[Opening Data for processing section]

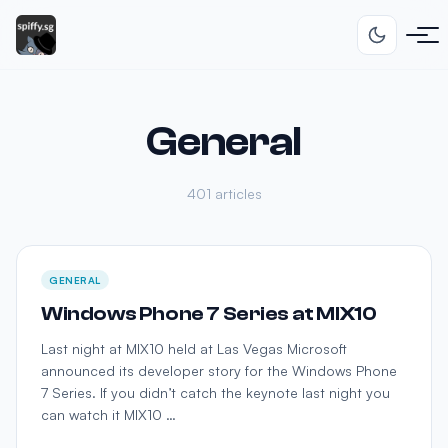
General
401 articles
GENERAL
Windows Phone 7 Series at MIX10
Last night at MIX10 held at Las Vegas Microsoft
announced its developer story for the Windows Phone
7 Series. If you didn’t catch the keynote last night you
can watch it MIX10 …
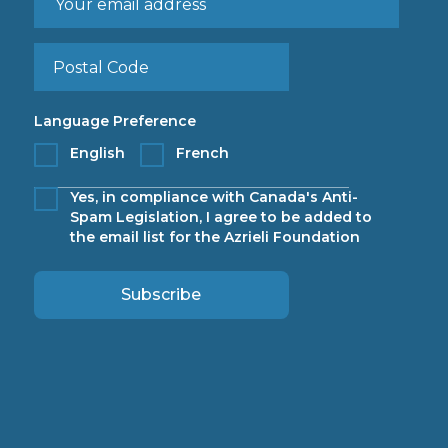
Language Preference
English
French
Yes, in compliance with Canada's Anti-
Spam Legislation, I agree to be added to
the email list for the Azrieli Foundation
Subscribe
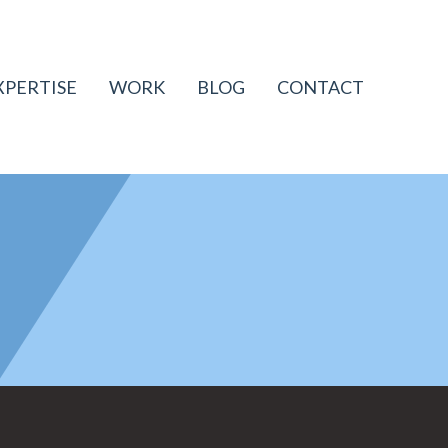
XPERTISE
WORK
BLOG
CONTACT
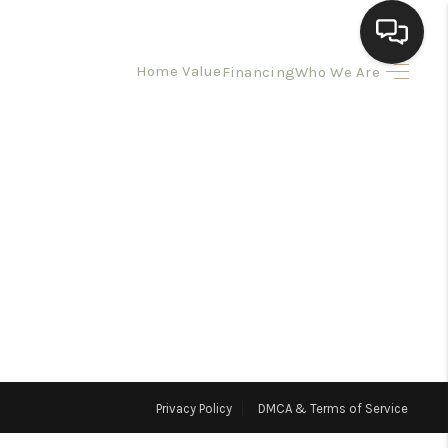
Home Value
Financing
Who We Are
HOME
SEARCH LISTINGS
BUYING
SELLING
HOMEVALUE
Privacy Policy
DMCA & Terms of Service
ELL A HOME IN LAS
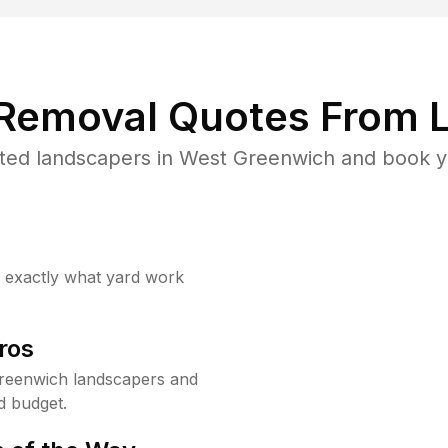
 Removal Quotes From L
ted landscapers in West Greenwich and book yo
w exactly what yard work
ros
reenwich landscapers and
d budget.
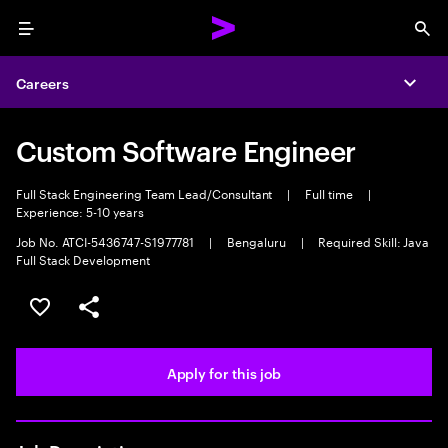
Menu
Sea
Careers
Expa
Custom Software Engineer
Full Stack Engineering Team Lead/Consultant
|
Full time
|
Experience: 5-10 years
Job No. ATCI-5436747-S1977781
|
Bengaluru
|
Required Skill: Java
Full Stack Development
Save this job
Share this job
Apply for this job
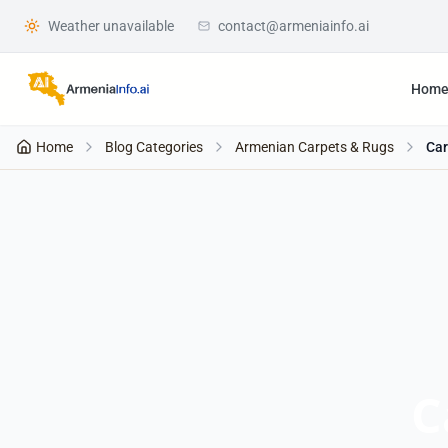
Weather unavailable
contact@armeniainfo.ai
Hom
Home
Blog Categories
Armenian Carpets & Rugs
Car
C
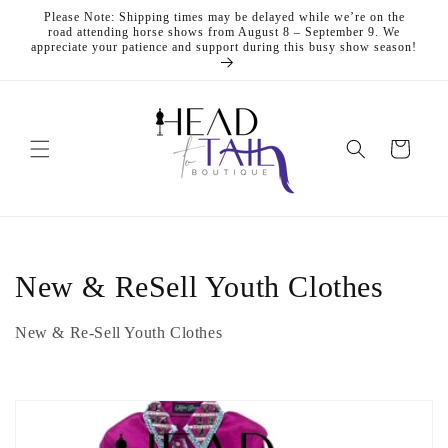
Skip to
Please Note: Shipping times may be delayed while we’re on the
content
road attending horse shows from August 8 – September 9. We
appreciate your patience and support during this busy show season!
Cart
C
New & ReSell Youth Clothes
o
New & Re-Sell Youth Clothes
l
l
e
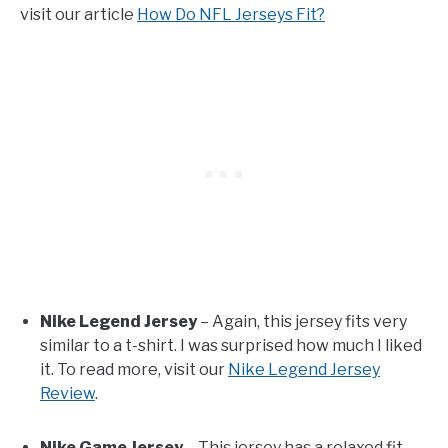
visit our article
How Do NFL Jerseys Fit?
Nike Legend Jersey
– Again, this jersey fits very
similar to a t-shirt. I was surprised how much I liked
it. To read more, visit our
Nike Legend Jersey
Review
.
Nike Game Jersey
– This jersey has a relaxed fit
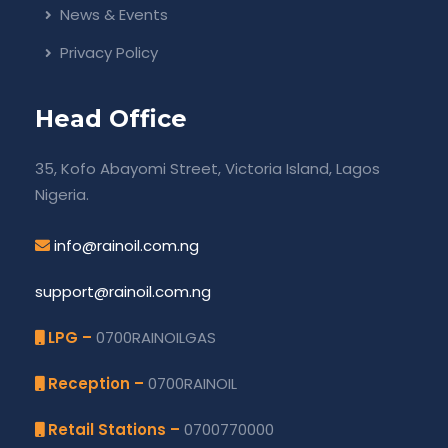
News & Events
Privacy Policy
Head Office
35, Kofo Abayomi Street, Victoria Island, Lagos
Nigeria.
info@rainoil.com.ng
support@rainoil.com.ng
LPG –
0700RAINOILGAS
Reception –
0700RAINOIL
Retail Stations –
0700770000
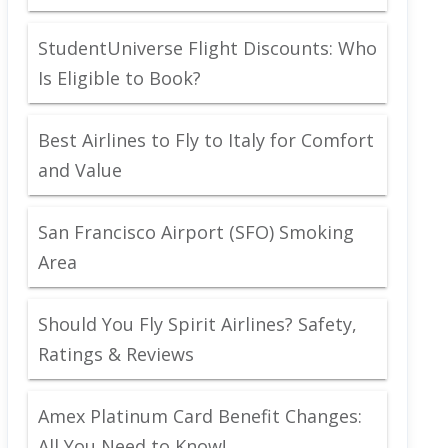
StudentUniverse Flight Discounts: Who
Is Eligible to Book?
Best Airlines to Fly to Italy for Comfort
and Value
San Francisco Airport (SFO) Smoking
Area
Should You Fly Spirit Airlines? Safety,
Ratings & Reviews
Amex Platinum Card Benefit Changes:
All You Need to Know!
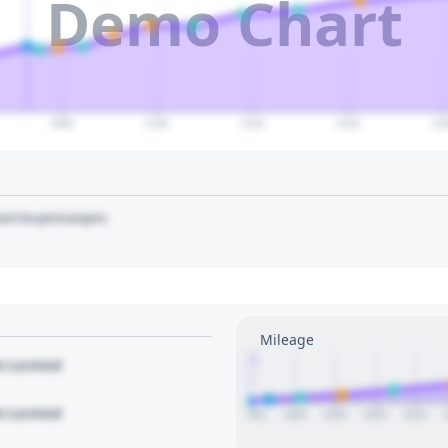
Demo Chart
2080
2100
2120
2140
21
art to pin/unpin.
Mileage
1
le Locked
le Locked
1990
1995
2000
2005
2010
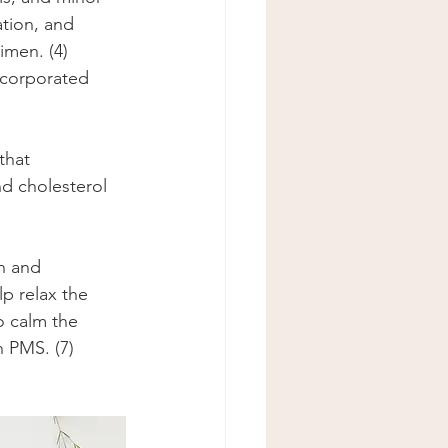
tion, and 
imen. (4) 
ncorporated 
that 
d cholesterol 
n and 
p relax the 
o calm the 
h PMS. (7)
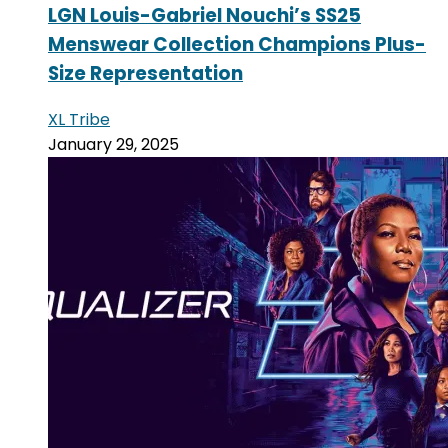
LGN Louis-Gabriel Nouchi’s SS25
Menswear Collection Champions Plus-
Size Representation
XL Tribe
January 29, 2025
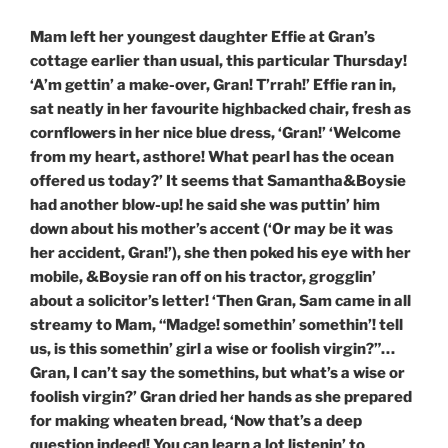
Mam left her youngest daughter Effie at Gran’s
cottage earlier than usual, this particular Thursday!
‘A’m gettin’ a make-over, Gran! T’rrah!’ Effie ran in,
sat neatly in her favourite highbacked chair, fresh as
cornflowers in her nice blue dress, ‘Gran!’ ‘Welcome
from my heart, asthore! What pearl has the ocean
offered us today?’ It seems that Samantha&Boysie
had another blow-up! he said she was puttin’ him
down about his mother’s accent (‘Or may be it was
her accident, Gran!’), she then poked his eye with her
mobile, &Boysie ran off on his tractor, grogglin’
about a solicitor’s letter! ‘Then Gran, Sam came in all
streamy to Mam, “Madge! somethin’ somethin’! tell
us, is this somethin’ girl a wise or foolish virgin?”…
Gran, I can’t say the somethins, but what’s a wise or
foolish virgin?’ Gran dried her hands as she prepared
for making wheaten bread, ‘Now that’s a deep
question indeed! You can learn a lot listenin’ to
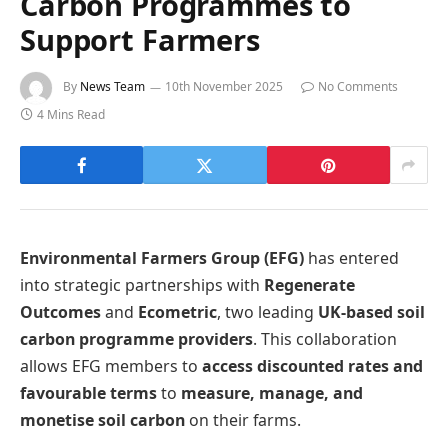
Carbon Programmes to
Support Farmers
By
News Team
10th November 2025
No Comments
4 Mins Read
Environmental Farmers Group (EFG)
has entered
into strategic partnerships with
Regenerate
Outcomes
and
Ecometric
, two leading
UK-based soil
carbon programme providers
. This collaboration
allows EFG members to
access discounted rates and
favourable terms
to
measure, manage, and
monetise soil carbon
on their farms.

[Closing Data for processing section]

**Assignment:** How many lines of the data contain "Airlines"? Work it out and give only the number.

**Expected answer:** 2